The implementation method of Python detecting uncommon words _python

Source: Internet
Author: User
Tags character set in python

Solving ideas

The first thought was to use Python's regular expressions to match illegal characters and then find illegal records. But the ideal is always plump, but the reality is brutal. In the process of implementation, only to find their own character encoding, as well as Python internal string representation of the lack of relevant knowledge. During this time, I stepped through a lot of pits, to the end although there are some vague place, but finally there is a general clear understanding. In this record of experience, to avoid falling in the same place later.

The following test environment is a python 2.7.8 environment with ArcGIS 10.3, which is not guaranteed to be applicable to other Python environments.

Python Regular Expressions

The regular functionality in Python is provided by the built-in RE function library, with 3 functions in the main. re.compile() provides a reusable regular expression, match() and the search() function returns a matching result, which is the difference between: match() starting at the specified position and search() searching backwards from the specified position until a matching string is found. For example, the following code match_result starts with the first character F, the matching failure returns a null value search_result , and searches backwards from F until the first matching character A is found, and then the result of the group () function output matches to character A.

Import re Pattern

= re.compile (' [ABC] ')
Match_result = Pattern.match (' fabc ')
if Match_result:
 print Match_result.group ()

search_result = Pattern.search (' fabc ')
if Search_result:
 print Search_ Result.group ()

The above implementation requires that you compile a pattern before you can match it. In fact, we can use re.match(pattern, string) functions directly to achieve the same function. But the way of direct matching without first compiling and matching the way flexible, the first is the regular expression can not be reused, if a large number of data for the same pattern matching, means that each time the need for internal compilation, resulting in performance loss re.match() pattern.match()

Coding problems

Once you know the basics of Python, the rest is to find a suitable regular expression to match uncommon and illegal characters. Illegal characters are simple and can be matched by following pattern:

Pattern = Re.compile (R ' [~!@#$%^&*] ')

However, for the rare words of the match, it really baffled me. First of all, for the definition of rare words, what kind of words are rare words? After consulting the project manager, it is stipulated that the characters of GB2312 belong to uncommon words. The next question is, how do you match GB2312 characters?

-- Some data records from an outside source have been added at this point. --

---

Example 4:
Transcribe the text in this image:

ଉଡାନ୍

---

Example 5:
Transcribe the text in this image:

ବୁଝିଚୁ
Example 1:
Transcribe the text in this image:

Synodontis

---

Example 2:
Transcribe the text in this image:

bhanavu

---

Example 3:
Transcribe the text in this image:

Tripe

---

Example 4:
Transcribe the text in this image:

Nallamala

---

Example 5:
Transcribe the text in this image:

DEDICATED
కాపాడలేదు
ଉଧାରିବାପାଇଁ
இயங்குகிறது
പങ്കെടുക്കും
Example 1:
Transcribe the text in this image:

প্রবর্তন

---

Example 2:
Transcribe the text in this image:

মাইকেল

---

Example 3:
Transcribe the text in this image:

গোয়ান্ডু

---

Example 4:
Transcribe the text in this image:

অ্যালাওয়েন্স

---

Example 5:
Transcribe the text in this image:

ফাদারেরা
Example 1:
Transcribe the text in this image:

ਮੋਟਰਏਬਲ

After inquiry, the range of GB2312 is [\xA1-\xF7][\xA1-\xFE] , of which the Chinese character area is [\xB0-\xF7][\xA1-\xFE] . Therefore, when you add an uncommon word, the expression is:

Pattern = Re.compile (R ' [~!@#$%^&*]|[ ^\XA1-\XF7][^\XA1-\XFE] ')

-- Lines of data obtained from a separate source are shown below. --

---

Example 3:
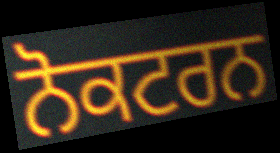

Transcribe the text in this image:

ਨੋਕਟਰਨ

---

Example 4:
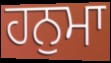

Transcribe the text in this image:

ਹਨੁਮਾ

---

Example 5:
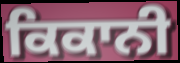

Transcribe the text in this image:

ਕਿਕਾਨੀ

The problem seems to be the local solution, but I still too simple too naive. Since the string to be judged is read from a layer file, arcpy carefully encodes the read characters into Unicode format. Therefore, I need to find out the encoding range of the GB2312 character set in Unicode. But the reality is that the distribution of the GB2312 character set in Unicode is not sequential, and using regular representations of this range must be very complex. The idea of using regular expressions to match uncommon words seems to be a dead end.

Solution

Since the supplied string is in Unicode format, can I convert it to GB2312 and then match it? In fact, because the Unicode character set is much larger than the GB2312 character set, it is GB2312 => unicode always achievable, and the converse unicode => GB2312 does not necessarily succeed.

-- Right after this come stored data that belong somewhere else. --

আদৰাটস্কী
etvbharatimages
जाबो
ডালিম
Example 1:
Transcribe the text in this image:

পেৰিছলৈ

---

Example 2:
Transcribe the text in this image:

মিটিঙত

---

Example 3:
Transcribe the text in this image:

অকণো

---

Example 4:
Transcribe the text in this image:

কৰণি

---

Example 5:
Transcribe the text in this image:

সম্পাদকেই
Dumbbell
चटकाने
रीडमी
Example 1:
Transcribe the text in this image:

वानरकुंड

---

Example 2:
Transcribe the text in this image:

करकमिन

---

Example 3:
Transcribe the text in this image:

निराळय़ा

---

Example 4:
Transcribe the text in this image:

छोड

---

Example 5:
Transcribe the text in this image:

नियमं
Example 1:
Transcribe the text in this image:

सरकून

This suddenly gives me another way of thinking, assuming that a string unicode => GB2312 conversion fails, does it just mean that it does not belong to the GB2312 character set? So, I use the unicode_string.encode('GB2312') function to try to convert the string, catch Unicodeencodeerror exception to identify uncommon words.

The final code is as follows:

Import re

def is_rare_name (string): Pattern
 = re.compile (U "[~!@#$%^&*]")
 match = Pattern.search ( String)
 if match: return
 True

 try:
    string.encode ("gb2312")
  except Unicodeencodeerror:
   Return True to return

  False

Summarize

The above is the entire content of this article, I hope the content of this article for everyone's study or work can bring certain help, if you have questions you can message exchange.

Contact Us

The content source of this page is from Internet, which doesn't represent Alibaba Cloud's opinion; products and services mentioned on that page don't have any relationship with Alibaba Cloud. If the content of the page makes you feel confusing, please write us an email, we will handle the problem within 5 days after receiving your email.

If you find any instances of plagiarism from the community, please send an email to: info-contact@alibabacloud.com and provide relevant evidence. A staff member will contact you within 5 working days.

A Free Trial That Lets You Build Big!

Start building with 50+ products and up to 12 months usage for Elastic Compute Service

  • Sales Support

    1 on 1 presale consultation

  • After-Sales Support

    24/7 Technical Support 6 Free Tickets per Quarter Faster Response

  • Alibaba Cloud offers highly flexible support services tailored to meet your exact needs.